PKK silah bıraktığında Türkiye’nin Kürdistan Bölgesi’ndeki üslere ihtiyacı kalmayacak!

Türkiye’nin Kürdistan Bölgesi’nde PKK'ye yönelik operasyonları hatılatılatılarak Davutoğlu’na bölgedeki askeri üslerle ilgili, “Bu çözüm mü sizce? Ya da PKK'nin silah bırakması karşılığında yeni bir müzakere süreci mi başlatılmalı?” sorusu soruldu.

Davutoğlu bu soruya şu şekilde karşılık verdi:

“Silahlar bırakıldığında gerçek bir barış ve huzur dönemi o zaman başlar. Bu olmadan, bu silahlı tehdit devam ederken Türkiye'nin  sınır ötesinde tedbir almasını eleştirmek doğru değil. Zaten bu Kuzey Irak, Kürdistan Bölgesel Yönetimi ile birlikte oluşturulan güvenlik hatları. Ben oraya da gittim. TSK DAİŞ'e karşı Peşmergeye de eğitim verdi. Onlarla koordinasyon halinde ve Irak merkezi hükümetiyle de koordinasyon halinde. Irak'tan Türkiye'ye dönük terör tehdidi bittiğinde o üslere de ihtiyaç kalmayacak.”

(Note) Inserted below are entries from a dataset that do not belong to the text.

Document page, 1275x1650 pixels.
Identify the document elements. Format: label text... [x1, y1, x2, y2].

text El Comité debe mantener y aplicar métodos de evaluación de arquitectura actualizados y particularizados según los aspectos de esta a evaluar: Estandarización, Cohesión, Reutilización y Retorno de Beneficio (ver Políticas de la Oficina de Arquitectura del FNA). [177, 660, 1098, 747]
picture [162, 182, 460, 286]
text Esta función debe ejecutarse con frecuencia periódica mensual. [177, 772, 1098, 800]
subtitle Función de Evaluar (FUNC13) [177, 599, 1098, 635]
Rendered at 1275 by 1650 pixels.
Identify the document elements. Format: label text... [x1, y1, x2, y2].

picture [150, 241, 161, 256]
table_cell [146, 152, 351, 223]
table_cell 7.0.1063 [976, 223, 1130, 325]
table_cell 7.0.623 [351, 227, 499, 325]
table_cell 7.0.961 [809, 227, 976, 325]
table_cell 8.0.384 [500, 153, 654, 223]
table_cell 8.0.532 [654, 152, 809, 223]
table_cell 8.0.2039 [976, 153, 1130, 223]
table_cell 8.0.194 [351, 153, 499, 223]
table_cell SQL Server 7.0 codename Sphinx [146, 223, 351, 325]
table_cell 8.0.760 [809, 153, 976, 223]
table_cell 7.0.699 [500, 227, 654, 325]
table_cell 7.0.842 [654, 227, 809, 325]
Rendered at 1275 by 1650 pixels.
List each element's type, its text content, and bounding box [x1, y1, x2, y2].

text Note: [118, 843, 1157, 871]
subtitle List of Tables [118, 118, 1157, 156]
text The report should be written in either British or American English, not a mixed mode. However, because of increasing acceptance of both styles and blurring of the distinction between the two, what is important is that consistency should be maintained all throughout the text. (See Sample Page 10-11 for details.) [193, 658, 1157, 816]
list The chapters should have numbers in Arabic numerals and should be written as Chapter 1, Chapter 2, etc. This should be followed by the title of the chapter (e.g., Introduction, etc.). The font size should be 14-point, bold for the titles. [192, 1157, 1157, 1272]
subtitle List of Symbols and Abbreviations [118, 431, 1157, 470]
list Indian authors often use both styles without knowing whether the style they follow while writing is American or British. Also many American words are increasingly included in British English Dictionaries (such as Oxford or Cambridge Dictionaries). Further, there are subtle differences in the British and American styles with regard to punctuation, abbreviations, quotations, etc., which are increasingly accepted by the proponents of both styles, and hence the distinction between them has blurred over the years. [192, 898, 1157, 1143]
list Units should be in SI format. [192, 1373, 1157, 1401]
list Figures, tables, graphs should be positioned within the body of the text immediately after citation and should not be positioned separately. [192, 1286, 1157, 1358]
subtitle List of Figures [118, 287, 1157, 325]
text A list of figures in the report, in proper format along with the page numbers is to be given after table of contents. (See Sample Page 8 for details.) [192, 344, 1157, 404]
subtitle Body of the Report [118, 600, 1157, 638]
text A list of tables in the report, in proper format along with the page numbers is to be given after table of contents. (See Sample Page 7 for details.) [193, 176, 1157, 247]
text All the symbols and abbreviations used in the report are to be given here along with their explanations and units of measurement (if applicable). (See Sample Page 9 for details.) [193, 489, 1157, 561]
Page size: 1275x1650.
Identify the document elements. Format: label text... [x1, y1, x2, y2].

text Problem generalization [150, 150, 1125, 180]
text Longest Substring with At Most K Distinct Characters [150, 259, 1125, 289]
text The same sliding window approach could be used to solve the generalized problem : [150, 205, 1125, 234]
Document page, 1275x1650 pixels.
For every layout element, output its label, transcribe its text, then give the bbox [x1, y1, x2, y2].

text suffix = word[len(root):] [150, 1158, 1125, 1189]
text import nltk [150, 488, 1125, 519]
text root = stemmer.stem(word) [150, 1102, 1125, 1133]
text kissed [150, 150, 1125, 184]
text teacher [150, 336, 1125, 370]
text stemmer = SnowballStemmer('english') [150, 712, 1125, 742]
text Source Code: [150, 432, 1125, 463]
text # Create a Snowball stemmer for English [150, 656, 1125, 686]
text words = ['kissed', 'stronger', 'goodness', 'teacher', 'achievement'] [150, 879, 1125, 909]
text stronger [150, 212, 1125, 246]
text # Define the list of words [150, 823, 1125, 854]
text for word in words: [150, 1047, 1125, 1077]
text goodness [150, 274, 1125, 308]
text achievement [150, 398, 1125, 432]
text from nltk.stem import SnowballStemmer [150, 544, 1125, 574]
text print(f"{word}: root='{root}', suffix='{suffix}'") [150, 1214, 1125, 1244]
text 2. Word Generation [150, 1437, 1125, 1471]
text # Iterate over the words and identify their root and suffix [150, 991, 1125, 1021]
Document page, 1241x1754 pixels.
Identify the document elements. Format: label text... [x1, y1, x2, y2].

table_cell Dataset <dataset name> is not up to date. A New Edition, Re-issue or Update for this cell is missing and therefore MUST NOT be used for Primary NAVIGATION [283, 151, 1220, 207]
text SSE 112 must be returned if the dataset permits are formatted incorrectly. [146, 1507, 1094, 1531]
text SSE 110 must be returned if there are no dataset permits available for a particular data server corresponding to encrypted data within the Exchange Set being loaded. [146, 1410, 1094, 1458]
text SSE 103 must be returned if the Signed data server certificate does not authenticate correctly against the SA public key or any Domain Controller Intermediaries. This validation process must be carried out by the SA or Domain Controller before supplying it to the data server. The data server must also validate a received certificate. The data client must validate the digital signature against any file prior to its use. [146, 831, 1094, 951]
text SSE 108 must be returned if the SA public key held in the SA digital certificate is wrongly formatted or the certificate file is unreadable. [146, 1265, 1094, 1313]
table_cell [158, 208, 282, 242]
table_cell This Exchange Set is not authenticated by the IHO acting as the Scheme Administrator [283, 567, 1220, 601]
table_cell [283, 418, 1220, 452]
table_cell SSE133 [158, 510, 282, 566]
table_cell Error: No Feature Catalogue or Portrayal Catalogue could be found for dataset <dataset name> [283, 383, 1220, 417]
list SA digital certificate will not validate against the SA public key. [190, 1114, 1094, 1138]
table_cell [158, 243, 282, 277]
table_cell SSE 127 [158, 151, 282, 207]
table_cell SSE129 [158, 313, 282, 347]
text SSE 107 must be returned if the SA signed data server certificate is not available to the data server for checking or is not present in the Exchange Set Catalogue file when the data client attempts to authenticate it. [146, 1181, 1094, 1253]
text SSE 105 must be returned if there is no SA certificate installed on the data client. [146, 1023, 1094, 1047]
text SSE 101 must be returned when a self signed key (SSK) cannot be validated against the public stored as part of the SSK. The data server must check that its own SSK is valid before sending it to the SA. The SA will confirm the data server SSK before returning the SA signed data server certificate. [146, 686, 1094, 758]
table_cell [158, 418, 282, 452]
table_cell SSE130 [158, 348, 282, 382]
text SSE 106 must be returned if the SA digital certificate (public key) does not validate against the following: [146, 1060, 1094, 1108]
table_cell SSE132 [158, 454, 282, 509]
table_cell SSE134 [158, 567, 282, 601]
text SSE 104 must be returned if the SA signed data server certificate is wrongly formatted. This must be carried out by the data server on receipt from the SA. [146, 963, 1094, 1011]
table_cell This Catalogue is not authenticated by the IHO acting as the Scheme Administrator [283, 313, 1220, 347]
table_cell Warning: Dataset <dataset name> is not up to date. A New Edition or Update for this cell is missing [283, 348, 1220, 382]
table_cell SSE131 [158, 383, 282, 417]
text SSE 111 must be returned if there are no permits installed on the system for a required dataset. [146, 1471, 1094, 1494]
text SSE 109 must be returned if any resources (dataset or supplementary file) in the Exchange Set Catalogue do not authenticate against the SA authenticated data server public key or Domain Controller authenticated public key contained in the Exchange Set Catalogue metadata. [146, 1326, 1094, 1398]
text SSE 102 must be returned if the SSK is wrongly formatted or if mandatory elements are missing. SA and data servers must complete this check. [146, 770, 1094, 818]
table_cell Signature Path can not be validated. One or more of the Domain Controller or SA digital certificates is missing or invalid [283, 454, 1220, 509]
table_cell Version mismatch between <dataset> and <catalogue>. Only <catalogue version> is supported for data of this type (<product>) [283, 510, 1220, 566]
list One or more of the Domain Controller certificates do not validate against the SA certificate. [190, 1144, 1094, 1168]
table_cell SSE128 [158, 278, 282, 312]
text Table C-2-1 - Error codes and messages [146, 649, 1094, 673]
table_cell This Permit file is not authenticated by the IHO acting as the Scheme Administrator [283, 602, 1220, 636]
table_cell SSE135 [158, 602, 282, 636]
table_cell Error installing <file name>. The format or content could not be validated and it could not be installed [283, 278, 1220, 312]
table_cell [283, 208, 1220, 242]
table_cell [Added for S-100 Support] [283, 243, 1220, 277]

Sayın Mesud Barzani Sayın Erdoğan ile Diyarbakır'da buluştu

Davutoğlu Türkiye’nin 2017’den Kürdistan Bölgesi ile olan ilişkilerini eleştirdiğini belirterek, “Bu sebeple Sayın Bahçeli ile aramızda sert tartışmalar, diyaloglar oldu. Ben Türkiye'nin çevre bölgelerinde yani mesela Azerbaycan-Nahçıvan bölgesi... Ora ile Türkiye'nin çok özel ilişkiler geliştirmesi gerekiyor. Aynı şey Kuzey Irak Kürdistan Bölgesi için de geçerlidir. O da bizim komşu bölgemiz, komşu halklar. Kürtlerin, Türkmenlerin de yaşadığı bir bölge. Ora ile ilişkilerin hiç kesilmeden sürmesi lazım. Ve bu anlamda Irak Anayasası'nın içerisindeki statüsü ne ise kullandığı semboller ve bayrak dahil ne ise o Irak Anayasası ile ilgili bir pozisyondur” dedi.

Kürdistan Bölgesi Başkanı Neçirvan Barzani’nin Başbakan olduğu dönemde Van’da toplantılar gerçekleştirdiklerini anımsatan Davutoğlu, “İkimiz birlikte bölge valileri ile ilişkileri nasıl geliştireceğiz diye konuştuk. Sayın Mesud Barzani Sayın Erdoğan ile Diyarbakır'da buluştu. Bütün bu ilişkileri o dönemde geliştirme sebebimiz Türkiye'nin Kuzey Irak Kürdistan Bölgesi ile, Irak ile ilişkilerin bir parçası. Tarihi bağlarla birbirimize bağlıyız” ifadesini kullandı.